Final answer:
To determine the fraction of offspring predicted to exhibit recessive phenotypes for at least two of three characters from the cross PpYyRr x Ppyyrr, we calculated the probability for each gene separately and combined the results. Three scenarios meet the condition, each with a probability of 1/8, leading to a final probability of 3/8 for offspring to exhibit at least two recessive phenotypes.
Step-by-step explanation:
The question asks what fraction of offspring from the cross PpYyRr x Ppyyrr would exhibit recessive phenotypes for at least two of the three characters. We need to address each gene separately using the probability method, and then combine the probabilities accordingly.
For the first gene (P or p), the cross Pp x pp will produce offspring with a 1/2 chance of being heterozygous (Pp) and a 1/2 chance of being homozygous recessive (pp). Only pp displays the recessive phenotype.
For the second gene (Y or y), the cross Yy x yy will also produce offspring with a 1/2 chance of being heterozygous (Yy) and a 1/2 chance of being homozygous recessive (yy).
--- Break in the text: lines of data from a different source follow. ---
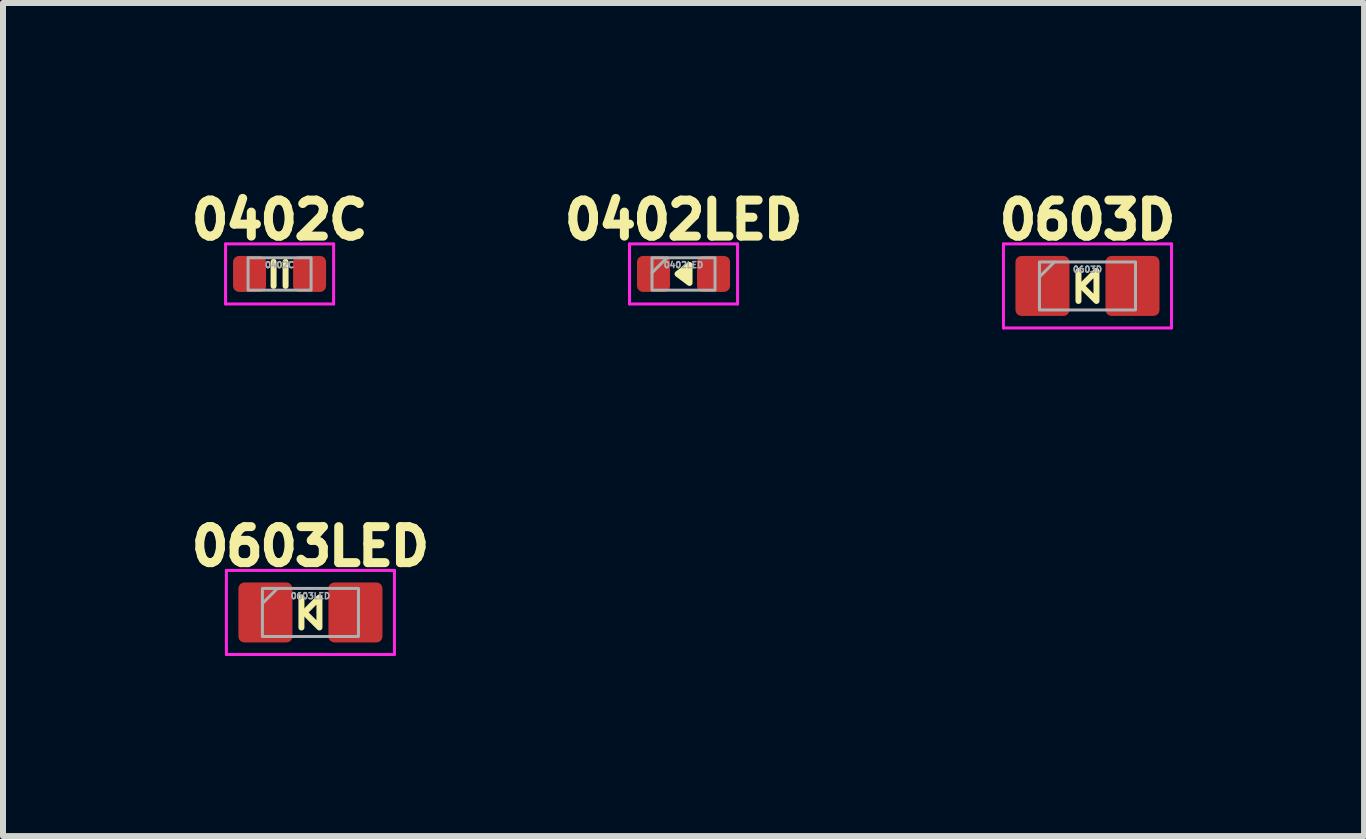
<source format=kicad_pcb>
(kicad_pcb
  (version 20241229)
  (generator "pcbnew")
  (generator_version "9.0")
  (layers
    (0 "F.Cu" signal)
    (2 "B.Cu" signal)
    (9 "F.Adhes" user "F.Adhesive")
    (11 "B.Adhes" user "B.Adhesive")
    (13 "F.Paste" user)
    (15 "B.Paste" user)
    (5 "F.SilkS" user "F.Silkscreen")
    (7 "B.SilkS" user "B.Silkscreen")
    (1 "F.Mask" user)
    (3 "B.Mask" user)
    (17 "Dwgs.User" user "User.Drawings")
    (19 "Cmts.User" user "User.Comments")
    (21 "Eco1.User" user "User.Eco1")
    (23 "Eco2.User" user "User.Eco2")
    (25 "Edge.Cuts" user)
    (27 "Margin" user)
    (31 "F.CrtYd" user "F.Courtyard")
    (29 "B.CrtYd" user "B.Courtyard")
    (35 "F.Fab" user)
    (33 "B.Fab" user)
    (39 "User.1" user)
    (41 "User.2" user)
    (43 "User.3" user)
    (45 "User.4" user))
  (footprint "0603LED"
    (layer "F.Cu")
    (at 2.122 7.154)
    (property "Reference" "0603LED" (at 0 -1.1 0) (layer "F.SilkS") (effects (font (size 0.6 0.6) (thickness 0.15))))
    (attr smd)
    (fp_line (start -0.15 -0.25) (end -0.15 0.25) (stroke (width 0.1) (type solid)) (layer "F.SilkS"))
    (fp_poly (pts (xy 0.15 0.25) (xy -0.1 0) (xy 0.15 -0.25)) (stroke (width 0.1) (type solid)) (fill no) (layer "F.SilkS"))
    (fp_line (start -1.4 -0.7) (end 1.4 -0.7) (stroke (width 0.05) (type solid)) (layer "F.CrtYd"))
    (fp_line (start -1.4 0.7) (end -1.4 -0.7) (stroke (width 0.05) (type solid)) (layer "F.CrtYd"))
    (fp_line (start 1.4 -0.7) (end 1.4 0.7) (stroke (width 0.05) (type solid)) (layer "F.CrtYd"))
    (fp_line (start 1.4 0.7) (end -1.4 0.7) (stroke (width 0.05) (type solid)) (layer "F.CrtYd"))
    (fp_line (start -0.55 -0.4) (end -0.8 -0.15) (stroke (width 0.05) (type solid)) (layer "F.Fab"))
    (fp_rect (start 0.8 -0.4) (end -0.8 0.4) (stroke (width 0.05) (type solid)) (fill no) (layer "F.Fab"))
    (fp_text user "${REFERENCE}" (at 0 -0.275 0) (layer "F.Fab") (effects (font (size 0.1 0.1) (thickness 0.025))))
    (pad "1" smd roundrect (at -0.75 0) (size 0.9 1) (layers "F.Cu" "F.Mask" "F.Paste") (roundrect_rratio 0.111))
    (pad "2" smd roundrect (at 0.75 0) (size 0.9 1) (layers "F.Cu" "F.Mask" "F.Paste") (roundrect_rratio 0.111)))
  (footprint "0402C"
    (layer "F.Cu")
    (at 1.608 1.514)
    (property "Reference" "0402C" (at 0 -0.9 0) (layer "F.SilkS") (effects (font (size 0.6 0.6) (thickness 0.15))))
    (attr smd)
    (fp_line (start -0.1 0.2) (end -0.1 -0.2) (stroke (width 0.1) (type solid)) (layer "F.SilkS"))
    (fp_line (start 0.1 0.2) (end 0.1 -0.2) (stroke (width 0.1) (type solid)) (layer "F.SilkS"))
    (fp_line (start -0.9 -0.5) (end 0.9 -0.5) (stroke (width 0.05) (type solid)) (layer "F.CrtYd"))
    (fp_line (start -0.9 0.5) (end -0.9 -0.5) (stroke (width 0.05) (type solid)) (layer "F.CrtYd"))
    (fp_line (start 0.9 -0.5) (end 0.9 0.5) (stroke (width 0.05) (type solid)) (layer "F.CrtYd"))
    (fp_line (start 0.9 0.5) (end -0.9 0.5) (stroke (width 0.05) (type solid)) (layer "F.CrtYd"))
    (fp_rect (start 0.525 -0.27) (end -0.525 0.27) (stroke (width 0.05) (type solid)) (fill no) (layer "F.Fab"))
    (fp_text user "${REFERENCE}" (at 0 -0.15 0) (layer "F.Fab") (effects (font (size 0.1 0.1) (thickness 0.025))))
    (pad "1" smd roundrect (at -0.5 0) (size 0.55 0.6) (layers "F.Cu" "F.Mask" "F.Paste") (roundrect_rratio 0.182))
    (pad "2" smd roundrect (at 0.5 0) (size 0.55 0.6) (layers "F.Cu" "F.Mask" "F.Paste") (roundrect_rratio 0.182)))
  (footprint "0603D"
    (layer "F.Cu")
    (at 15.068 1.714)
    (property "Reference" "0603D" (at 0 -1.1 0) (layer "F.SilkS") (effects (font (size 0.6 0.6) (thickness 0.15))))
    (attr smd)
    (fp_line (start -0.15 -0.25) (end -0.15 0.25) (stroke (width 0.1) (type solid)) (layer "F.SilkS"))
    (fp_poly (pts (xy 0.15 0.25) (xy -0.1 0) (xy 0.15 -0.25)) (stroke (width 0.1) (type solid)) (fill no) (layer "F.SilkS"))
    (fp_line (start -1.4 -0.7) (end 1.4 -0.7) (stroke (width 0.05) (type solid)) (layer "F.CrtYd"))
    (fp_line (start -1.4 0.7) (end -1.4 -0.7) (stroke (width 0.05) (type solid)) (layer "F.CrtYd"))
    (fp_line (start 1.4 -0.7) (end 1.4 0.7) (stroke (width 0.05) (type solid)) (layer "F.CrtYd"))
    (fp_line (start 1.4 0.7) (end -1.4 0.7) (stroke (width 0.05) (type solid)) (layer "F.CrtYd"))
    (fp_line (start -0.55 -0.4) (end -0.8 -0.15) (stroke (width 0.05) (type solid)) (layer "F.Fab"))
    (fp_rect (start 0.8 -0.4) (end -0.8 0.4) (stroke (width 0.05) (type solid)) (fill no) (layer "F.Fab"))
    (fp_text user "${REFERENCE}" (at 0 -0.275 0) (layer "F.Fab") (effects (font (size 0.1 0.1) (thickness 0.025))))
    (pad "1" smd roundrect (at -0.75 0) (size 0.9 1) (layers "F.Cu" "F.Mask" "F.Paste") (roundrect_rratio 0.111))
    (pad "2" smd roundrect (at 0.75 0) (size 0.9 1) (layers "F.Cu" "F.Mask" "F.Paste") (roundrect_rratio 0.111)))
  (footprint "0402LED"
    (layer "F.Cu")
    (at 8.338 1.514)
    (property "Reference" "0402LED" (at 0 -0.9 0) (layer "F.SilkS") (effects (font (size 0.6 0.6) (thickness 0.15))))
    (attr smd)
    (fp_poly (pts (xy 0.1 0.15) (xy -0.1 0) (xy 0.1 -0.15)) (stroke (width 0.1) (type solid)) (fill yes) (layer "F.SilkS"))
    (fp_line (start -0.9 -0.5) (end 0.9 -0.5) (stroke (width 0.05) (type solid)) (layer "F.CrtYd"))
    (fp_line (start -0.9 0.5) (end -0.9 -0.5) (stroke (width 0.05) (type solid)) (layer "F.CrtYd"))
    (fp_line (start 0.9 -0.5) (end 0.9 0.5) (stroke (width 0.05) (type solid)) (layer "F.CrtYd"))
    (fp_line (start 0.9 0.5) (end -0.9 0.5) (stroke (width 0.05) (type solid)) (layer "F.CrtYd"))
    (fp_line (start -0.275 -0.27) (end -0.525 -0.02) (stroke (width 0.05) (type solid)) (layer "F.Fab"))
    (fp_rect (start 0.525 -0.27) (end -0.525 0.27) (stroke (width 0.05) (type solid)) (fill no) (layer "F.Fab"))
    (fp_text user "${REFERENCE}" (at 0 -0.15 0) (layer "F.Fab") (effects (font (size 0.1 0.1) (thickness 0.025))))
    (pad "1" smd roundrect (at -0.5 0) (size 0.55 0.6) (layers "F.Cu" "F.Mask" "F.Paste") (roundrect_rratio 0.182))
    (pad "2" smd roundrect (at 0.5 0) (size 0.55 0.6) (layers "F.Cu" "F.Mask" "F.Paste") (roundrect_rratio 0.182)))
  (gr_rect
    (start -3 -3)
    (end 19.676 10.879)
    (stroke (width 0.1) (type default))
    (fill no)
    (layer "Edge.Cuts")))
</source>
Again, only yy displays the recessive phenotype.
For the third gene (R or r), the cross Rr x rr will follow the same pattern as the other genes, with a 1/2 chance for heterozygous offspring (Rr) and a 1/2 chance for homozygous recessive offspring (rr), with rr showing the recessive phenotype.
To have at least two recessive phenotypes, we can have the following scenarios: pp yy Rr, pp Yy rr, or Pp yy rr. To find the probability for each scenario, we multiply the probabilities for each individual gene, resulting in 1/2 x 1/2 x 1/2 = 1/8. Since there are three possible scenarios that fit our condition, we multiply 1/8 by 3, and the final probability is 3/8.
Therefore, the fraction of offspring displaying at least two recessive phenotypes is 3/8.